- [Task item]
Swap "سیلندر" with "سیلندر هوشمند" in the lines from the start of the records through the line containing "سطح امنیت و", and write those lines out again with nothing else changed.

[Records for this task Boundary: Start]

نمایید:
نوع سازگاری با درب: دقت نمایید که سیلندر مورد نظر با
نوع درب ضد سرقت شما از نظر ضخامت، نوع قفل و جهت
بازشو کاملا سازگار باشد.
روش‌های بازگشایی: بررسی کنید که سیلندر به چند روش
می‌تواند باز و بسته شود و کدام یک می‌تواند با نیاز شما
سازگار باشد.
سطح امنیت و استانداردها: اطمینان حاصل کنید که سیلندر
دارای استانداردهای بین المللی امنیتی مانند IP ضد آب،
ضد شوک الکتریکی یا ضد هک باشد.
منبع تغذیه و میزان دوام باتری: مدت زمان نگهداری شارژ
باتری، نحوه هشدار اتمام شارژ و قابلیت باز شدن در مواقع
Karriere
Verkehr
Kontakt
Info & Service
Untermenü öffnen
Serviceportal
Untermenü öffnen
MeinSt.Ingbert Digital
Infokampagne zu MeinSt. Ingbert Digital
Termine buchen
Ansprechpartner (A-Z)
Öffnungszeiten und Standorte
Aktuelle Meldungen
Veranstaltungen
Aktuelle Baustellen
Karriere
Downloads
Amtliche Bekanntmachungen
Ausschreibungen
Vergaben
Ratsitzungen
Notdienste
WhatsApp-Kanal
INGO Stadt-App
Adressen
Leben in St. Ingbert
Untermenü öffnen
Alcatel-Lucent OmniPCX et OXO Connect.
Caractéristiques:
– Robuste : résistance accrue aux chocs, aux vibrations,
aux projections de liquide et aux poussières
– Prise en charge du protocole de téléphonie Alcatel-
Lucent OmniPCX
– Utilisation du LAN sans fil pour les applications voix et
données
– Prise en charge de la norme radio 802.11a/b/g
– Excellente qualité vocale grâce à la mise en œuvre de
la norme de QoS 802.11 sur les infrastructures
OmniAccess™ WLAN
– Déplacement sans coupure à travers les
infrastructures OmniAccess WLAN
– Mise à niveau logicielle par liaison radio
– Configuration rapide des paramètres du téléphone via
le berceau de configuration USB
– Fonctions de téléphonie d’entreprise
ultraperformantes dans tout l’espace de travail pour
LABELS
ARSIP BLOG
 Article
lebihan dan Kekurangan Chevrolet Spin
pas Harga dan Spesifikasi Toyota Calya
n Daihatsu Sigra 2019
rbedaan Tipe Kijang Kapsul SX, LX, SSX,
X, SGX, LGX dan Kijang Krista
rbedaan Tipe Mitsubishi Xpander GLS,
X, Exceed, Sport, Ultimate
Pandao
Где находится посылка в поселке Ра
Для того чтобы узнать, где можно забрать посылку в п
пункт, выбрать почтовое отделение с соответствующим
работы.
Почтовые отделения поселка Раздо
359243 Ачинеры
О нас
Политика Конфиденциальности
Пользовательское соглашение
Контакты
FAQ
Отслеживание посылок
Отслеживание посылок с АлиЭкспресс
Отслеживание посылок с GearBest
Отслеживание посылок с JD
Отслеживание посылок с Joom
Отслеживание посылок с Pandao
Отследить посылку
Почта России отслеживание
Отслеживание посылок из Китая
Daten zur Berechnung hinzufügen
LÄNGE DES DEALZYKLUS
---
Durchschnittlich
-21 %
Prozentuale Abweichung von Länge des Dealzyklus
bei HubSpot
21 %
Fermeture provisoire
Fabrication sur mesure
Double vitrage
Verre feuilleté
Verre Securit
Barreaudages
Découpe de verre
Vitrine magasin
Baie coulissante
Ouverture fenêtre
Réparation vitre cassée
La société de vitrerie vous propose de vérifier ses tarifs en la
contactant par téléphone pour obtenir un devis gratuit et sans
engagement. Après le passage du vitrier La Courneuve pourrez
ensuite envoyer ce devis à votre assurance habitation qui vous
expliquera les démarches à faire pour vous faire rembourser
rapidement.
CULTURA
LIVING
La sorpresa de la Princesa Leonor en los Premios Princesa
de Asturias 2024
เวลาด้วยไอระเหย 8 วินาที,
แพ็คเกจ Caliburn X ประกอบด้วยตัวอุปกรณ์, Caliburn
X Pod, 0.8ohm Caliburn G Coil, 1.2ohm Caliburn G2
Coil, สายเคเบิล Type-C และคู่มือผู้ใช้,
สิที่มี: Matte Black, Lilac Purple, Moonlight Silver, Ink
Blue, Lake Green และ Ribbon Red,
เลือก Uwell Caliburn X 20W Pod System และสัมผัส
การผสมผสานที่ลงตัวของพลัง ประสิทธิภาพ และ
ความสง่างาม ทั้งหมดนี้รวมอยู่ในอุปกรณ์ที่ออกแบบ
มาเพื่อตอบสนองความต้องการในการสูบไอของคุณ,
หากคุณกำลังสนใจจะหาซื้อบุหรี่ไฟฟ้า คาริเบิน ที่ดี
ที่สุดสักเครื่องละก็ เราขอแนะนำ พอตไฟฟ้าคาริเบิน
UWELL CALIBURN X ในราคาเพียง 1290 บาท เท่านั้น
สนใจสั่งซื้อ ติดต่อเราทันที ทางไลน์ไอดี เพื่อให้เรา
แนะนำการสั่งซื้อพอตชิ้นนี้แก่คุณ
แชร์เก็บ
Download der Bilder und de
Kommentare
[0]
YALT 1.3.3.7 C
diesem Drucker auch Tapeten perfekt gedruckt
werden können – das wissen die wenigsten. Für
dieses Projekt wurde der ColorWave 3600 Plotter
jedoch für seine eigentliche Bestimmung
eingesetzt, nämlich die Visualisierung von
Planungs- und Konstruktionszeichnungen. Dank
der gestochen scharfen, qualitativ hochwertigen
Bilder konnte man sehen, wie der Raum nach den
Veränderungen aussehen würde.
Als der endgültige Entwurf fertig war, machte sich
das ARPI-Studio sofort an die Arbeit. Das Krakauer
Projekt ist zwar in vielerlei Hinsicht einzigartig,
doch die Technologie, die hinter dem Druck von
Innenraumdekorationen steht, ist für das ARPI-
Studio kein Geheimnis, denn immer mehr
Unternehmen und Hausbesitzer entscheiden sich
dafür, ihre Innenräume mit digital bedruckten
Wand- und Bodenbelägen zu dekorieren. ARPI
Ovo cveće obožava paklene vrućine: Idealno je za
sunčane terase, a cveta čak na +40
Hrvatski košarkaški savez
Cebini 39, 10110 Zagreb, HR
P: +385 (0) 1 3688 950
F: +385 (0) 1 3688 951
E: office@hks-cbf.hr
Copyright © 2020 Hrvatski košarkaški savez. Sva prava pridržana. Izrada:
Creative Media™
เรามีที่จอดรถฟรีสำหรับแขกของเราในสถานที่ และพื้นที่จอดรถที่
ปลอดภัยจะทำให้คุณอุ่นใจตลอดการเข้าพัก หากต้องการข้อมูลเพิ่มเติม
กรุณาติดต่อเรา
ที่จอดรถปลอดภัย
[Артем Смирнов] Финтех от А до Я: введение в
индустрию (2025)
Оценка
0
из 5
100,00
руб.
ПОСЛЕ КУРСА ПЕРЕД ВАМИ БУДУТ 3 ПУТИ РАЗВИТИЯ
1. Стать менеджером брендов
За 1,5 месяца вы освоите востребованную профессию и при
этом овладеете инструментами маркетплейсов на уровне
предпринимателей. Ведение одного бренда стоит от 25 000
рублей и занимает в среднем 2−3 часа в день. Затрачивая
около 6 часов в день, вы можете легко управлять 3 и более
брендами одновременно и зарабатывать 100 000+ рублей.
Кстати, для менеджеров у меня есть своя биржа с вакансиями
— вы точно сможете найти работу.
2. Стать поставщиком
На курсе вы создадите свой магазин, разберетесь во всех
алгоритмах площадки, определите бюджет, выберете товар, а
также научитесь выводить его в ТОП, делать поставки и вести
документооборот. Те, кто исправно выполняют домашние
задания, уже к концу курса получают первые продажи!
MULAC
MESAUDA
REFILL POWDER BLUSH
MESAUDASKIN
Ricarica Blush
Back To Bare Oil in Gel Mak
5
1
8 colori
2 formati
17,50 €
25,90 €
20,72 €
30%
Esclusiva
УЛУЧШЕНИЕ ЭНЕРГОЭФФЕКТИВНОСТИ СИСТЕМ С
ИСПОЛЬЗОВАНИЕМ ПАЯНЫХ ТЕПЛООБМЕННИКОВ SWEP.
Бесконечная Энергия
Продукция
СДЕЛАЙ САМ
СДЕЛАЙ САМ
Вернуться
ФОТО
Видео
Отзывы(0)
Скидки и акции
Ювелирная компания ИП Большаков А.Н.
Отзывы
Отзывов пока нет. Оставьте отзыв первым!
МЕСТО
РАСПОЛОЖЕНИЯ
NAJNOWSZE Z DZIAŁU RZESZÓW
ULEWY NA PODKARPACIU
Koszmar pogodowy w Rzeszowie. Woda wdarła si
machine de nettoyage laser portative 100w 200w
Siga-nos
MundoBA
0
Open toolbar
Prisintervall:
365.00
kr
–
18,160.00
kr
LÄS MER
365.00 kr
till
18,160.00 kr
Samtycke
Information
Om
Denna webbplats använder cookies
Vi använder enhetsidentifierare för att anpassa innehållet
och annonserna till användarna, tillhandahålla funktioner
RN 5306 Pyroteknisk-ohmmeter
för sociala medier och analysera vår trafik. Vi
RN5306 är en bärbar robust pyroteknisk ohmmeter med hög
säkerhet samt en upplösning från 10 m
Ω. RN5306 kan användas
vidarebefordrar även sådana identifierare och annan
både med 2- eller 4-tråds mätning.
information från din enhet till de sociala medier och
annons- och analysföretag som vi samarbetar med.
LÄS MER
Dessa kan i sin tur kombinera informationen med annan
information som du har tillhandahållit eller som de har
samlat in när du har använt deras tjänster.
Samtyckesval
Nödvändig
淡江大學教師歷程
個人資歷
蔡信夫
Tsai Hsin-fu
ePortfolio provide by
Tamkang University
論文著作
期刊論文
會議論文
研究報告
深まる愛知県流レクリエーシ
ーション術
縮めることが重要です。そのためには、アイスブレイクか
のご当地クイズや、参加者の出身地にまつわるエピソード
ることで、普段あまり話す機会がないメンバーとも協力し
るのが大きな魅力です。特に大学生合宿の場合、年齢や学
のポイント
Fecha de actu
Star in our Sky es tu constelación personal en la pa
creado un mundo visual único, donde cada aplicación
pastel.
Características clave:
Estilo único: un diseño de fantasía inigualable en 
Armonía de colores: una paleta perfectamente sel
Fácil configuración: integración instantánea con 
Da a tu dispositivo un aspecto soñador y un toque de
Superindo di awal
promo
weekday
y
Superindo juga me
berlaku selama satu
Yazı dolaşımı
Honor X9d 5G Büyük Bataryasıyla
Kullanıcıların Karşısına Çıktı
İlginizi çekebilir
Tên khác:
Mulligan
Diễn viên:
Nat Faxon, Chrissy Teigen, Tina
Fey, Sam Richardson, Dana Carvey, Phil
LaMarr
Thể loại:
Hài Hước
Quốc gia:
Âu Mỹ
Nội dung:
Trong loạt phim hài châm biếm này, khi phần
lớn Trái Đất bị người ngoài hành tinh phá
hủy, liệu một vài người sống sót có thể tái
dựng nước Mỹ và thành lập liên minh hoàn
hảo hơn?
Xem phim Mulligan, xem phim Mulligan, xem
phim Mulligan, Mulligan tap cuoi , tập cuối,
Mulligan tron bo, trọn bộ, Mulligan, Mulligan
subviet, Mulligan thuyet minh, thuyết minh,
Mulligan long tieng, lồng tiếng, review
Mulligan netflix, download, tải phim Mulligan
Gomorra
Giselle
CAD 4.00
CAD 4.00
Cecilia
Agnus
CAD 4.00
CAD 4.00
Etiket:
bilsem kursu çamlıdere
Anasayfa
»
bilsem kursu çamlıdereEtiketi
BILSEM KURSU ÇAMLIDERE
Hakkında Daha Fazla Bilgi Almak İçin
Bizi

[Records for this task Boundary: End]

- [Result]
نمایید:
نوع سازگاری با درب: دقت نمایید که سیلندر هوشمند مورد نظر با
نوع درب ضد سرقت شما از نظر ضخامت، نوع قفل و جهت
بازشو کاملا سازگار باشد.
روش‌های بازگشایی: بررسی کنید که سیلندر هوشمند به چند روش
می‌تواند باز و بسته شود و کدام یک می‌تواند با نیاز شما
سازگار باشد.
سطح امنیت و استانداردها: اطمینان حاصل کنید که سیلندر هوشمند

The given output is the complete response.